Windows 10 Anniversary Update 2 sierpnia. Microsoft szykuje trzęsienie ziemi?
Microsoft zapewnia, że skupił się na kwestiach bezpieczeństwa w najnowszej aktualizacji. Microsoft Edge pozwoli na logowanie się do niektórych witryn za pomocą biometryki. Te nowości dotyczą głównie komponentów współpracujących z Windows Hello - między innymi z kamer już instalowanych w high-endowych laptopach oraz dodatkowych akcesoriach (takie testowaliśmy dla Was w Pradze - zachęcamy do zobaczenia!). Nowości nie ominęły również usługi Windows Defender, która z powodzeniem jest w stanie zastąpić standardowy pakiet antywirusowy.
Windows Ink natomiast - dla urządzeń zdolnych uciągnąć tę technologię będzie przedłużeniem tego, co już znalazło się w sprzętach, które wraz z Windows 10 można obsługiwać interaktywnym piórkiem. Będzie możliwe pisanie odręczne w pakiecie Office oraz rysowanie tras za pomocą piórka w Mapach. Ale nie tylko - matematyczne formuły będą "w locie" eksportowane do dokumentów, gdy tylko system wykryje, że je piszemy.
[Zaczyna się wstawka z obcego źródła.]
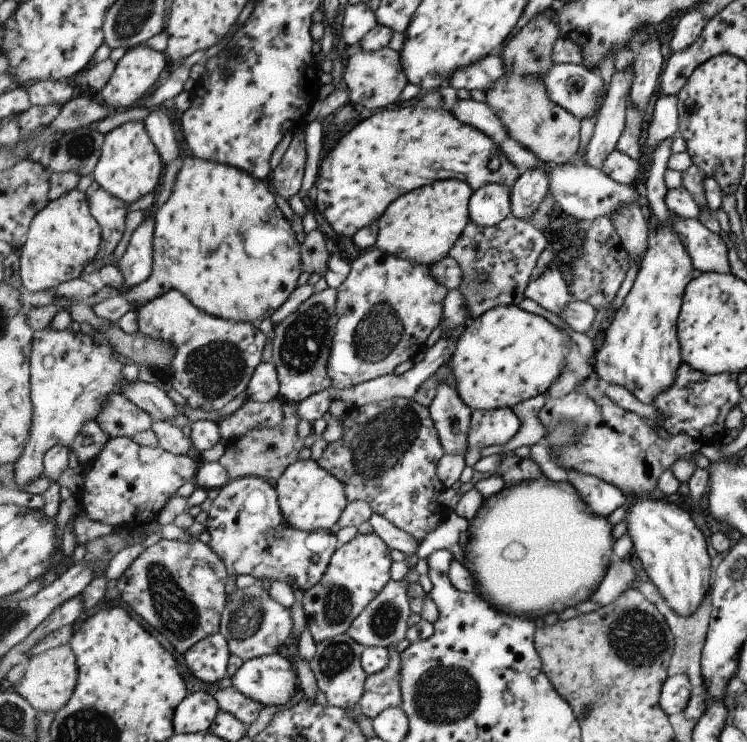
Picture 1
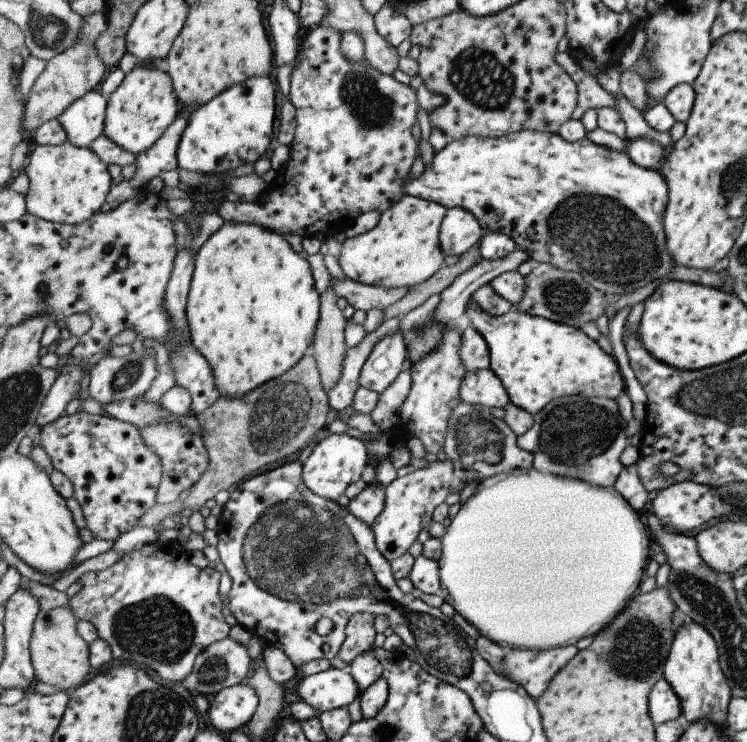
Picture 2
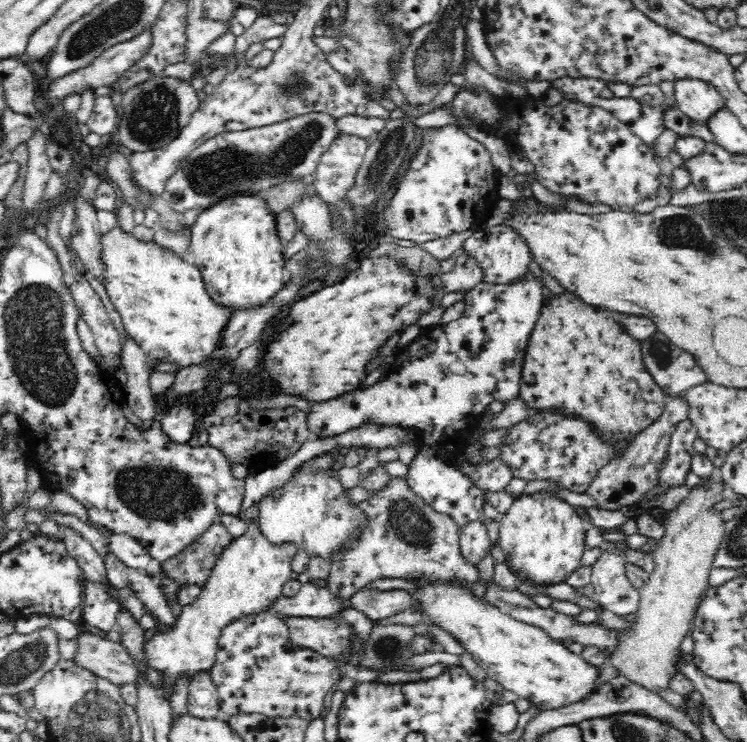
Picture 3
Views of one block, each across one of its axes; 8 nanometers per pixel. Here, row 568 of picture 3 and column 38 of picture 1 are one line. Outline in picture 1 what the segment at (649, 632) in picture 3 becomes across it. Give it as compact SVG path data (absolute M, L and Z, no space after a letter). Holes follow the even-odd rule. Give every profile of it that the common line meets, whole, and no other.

Nie tylko bezpieczeństwo, nie tylko piórko
Coś, czego możemy nie doświadczyć w najbliższych latach - nowości dla Cortany. Ta będzie jeszcze bardziej zintegrowana z systemem, a ponadto otrzyma zupełnie nowe możliwości. Ta będzie dostepna również z poziomu ekranu blokady, co pozwoli na przykład na ustawienie przypomnienia bez konieczności odblokowywania ekranu. W przypomnieniach będzie można również dołączać zdjęcia, które ubogacą to, co chcemy zachować na potem. Jeszcze lepiej będzie działać przekazywanie danych Cortany między urządzeniami - również z tymi z Androidem.
Może to czas, żebym jednak dał szansę Microsoft Edge?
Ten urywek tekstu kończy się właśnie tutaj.